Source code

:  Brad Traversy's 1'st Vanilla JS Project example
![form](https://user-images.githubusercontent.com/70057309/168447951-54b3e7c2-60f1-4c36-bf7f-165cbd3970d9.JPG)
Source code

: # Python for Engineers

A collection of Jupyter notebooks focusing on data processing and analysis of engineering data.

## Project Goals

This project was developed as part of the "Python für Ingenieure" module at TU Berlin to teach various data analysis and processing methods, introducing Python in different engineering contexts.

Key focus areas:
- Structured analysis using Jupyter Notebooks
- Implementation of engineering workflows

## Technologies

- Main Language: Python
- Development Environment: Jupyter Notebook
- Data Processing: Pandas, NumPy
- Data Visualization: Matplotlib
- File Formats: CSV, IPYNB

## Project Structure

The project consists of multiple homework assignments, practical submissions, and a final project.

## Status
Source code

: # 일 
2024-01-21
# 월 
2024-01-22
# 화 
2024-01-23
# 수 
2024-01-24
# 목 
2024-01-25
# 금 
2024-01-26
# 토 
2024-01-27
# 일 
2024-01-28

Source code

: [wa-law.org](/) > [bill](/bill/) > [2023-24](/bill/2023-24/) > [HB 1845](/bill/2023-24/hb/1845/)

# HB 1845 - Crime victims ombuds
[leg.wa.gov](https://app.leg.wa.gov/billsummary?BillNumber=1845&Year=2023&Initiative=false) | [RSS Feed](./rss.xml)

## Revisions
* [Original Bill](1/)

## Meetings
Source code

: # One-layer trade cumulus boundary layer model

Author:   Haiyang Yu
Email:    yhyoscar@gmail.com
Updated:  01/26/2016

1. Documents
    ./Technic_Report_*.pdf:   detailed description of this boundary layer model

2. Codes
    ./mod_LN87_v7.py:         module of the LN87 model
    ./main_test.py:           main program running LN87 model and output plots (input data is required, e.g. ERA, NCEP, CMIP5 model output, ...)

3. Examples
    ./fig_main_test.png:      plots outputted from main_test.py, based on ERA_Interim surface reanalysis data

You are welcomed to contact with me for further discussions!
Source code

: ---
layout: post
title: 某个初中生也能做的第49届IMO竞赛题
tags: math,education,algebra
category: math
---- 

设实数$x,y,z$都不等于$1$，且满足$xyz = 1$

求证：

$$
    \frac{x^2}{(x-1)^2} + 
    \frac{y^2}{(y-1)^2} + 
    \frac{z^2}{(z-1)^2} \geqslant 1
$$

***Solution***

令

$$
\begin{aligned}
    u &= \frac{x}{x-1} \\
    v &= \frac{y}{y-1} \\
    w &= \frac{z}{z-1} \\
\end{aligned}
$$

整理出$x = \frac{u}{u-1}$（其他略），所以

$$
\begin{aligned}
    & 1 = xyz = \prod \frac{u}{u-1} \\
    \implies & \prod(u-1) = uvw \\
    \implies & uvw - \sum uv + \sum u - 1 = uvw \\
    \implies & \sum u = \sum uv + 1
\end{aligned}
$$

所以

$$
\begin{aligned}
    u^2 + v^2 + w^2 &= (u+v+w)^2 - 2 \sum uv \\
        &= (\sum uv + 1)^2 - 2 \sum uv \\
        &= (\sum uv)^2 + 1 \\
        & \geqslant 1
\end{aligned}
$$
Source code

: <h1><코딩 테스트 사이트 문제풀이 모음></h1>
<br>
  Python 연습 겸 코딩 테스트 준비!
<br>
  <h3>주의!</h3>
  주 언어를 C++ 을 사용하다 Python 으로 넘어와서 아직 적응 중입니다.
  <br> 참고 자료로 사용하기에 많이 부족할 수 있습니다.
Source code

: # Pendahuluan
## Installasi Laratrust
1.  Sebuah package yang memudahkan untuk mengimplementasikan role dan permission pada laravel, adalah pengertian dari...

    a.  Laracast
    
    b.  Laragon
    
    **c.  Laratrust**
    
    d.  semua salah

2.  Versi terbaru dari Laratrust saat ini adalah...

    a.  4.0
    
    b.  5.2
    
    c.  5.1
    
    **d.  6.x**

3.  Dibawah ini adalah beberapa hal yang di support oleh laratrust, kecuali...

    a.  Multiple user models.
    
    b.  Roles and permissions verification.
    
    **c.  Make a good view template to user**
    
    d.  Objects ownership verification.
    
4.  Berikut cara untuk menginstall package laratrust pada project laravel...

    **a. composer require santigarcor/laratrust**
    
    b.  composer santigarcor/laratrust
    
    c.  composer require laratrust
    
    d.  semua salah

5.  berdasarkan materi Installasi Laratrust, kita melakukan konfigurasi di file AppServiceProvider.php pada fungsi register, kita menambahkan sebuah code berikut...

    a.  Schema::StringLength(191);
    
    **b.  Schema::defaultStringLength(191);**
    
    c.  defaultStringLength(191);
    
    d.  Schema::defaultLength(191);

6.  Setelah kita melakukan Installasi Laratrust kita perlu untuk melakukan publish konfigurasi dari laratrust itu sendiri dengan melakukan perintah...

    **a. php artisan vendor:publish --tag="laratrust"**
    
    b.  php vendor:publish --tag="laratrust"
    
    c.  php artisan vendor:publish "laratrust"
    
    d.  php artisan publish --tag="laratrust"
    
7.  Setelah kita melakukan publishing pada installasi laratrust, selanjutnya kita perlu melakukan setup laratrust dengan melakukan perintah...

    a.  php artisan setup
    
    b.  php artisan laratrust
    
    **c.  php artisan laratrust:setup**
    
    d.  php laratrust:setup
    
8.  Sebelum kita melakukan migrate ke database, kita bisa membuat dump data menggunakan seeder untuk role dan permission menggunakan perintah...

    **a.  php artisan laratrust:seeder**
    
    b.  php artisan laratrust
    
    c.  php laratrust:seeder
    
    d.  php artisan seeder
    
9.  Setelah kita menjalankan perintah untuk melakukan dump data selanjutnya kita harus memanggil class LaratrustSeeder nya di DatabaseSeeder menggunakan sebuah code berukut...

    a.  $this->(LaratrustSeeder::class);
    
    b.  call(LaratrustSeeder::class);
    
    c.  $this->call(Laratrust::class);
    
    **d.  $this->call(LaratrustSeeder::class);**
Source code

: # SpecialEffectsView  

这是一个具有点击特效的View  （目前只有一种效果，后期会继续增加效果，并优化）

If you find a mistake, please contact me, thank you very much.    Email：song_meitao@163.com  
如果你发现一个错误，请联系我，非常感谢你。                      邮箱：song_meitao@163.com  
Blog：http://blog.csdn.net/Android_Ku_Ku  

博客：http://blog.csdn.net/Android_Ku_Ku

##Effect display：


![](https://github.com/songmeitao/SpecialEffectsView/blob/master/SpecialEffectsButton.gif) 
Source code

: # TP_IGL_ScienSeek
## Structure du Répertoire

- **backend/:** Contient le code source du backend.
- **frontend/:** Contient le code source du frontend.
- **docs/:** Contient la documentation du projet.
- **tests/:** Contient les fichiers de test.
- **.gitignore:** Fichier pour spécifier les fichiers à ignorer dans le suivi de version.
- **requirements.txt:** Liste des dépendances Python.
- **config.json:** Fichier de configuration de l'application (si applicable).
● ● ● ● ●
Work to complete
Return the rows word for word, starting at the very first one and ending after the line that contains "model output, ...)".

Output of the exercise
Source code

:  Brad Traversy's 1'st Vanilla JS Project example
![form](https://user-images.githubusercontent.com/70057309/168447951-54b3e7c2-60f1-4c36-bf7f-165cbd3970d9.JPG)
Source code

: # Python for Engineers

A collection of Jupyter notebooks focusing on data processing and analysis of engineering data.

## Project Goals

This project was developed as part of the "Python für Ingenieure" module at TU Berlin to teach various data analysis and processing methods, introducing Python in different engineering contexts.

Key focus areas:
- Structured analysis using Jupyter Notebooks
- Implementation of engineering workflows

## Technologies

- Main Language: Python
- Development Environment: Jupyter Notebook
- Data Processing: Pandas, NumPy
- Data Visualization: Matplotlib
- File Formats: CSV, IPYNB

## Project Structure

The project consists of multiple homework assignments, practical submissions, and a final project.

## Status
Source code

: # 일 
2024-01-21
# 월 
2024-01-22
# 화 
2024-01-23
# 수 
2024-01-24
# 목 
2024-01-25
# 금 
2024-01-26
# 토 
2024-01-27
# 일 
2024-01-28

Source code

: [wa-law.org](/) > [bill](/bill/) > [2023-24](/bill/2023-24/) > [HB 1845](/bill/2023-24/hb/1845/)

# HB 1845 - Crime victims ombuds
[leg.wa.gov](https://app.leg.wa.gov/billsummary?BillNumber=1845&Year=2023&Initiative=false) | [RSS Feed](./rss.xml)

## Revisions
* [Original Bill](1/)

## Meetings
Source code

: # One-layer trade cumulus boundary layer model

Author:   Haiyang Yu
Email:    yhyoscar@gmail.com
Updated:  01/26/2016

1. Documents
    ./Technic_Report_*.pdf:   detailed description of this boundary layer model

2. Codes
    ./mod_LN87_v7.py:         module of the LN87 model
    ./main_test.py:           main program running LN87 model and output plots (input data is required, e.g. ERA, NCEP, CMIP5 model output, ...)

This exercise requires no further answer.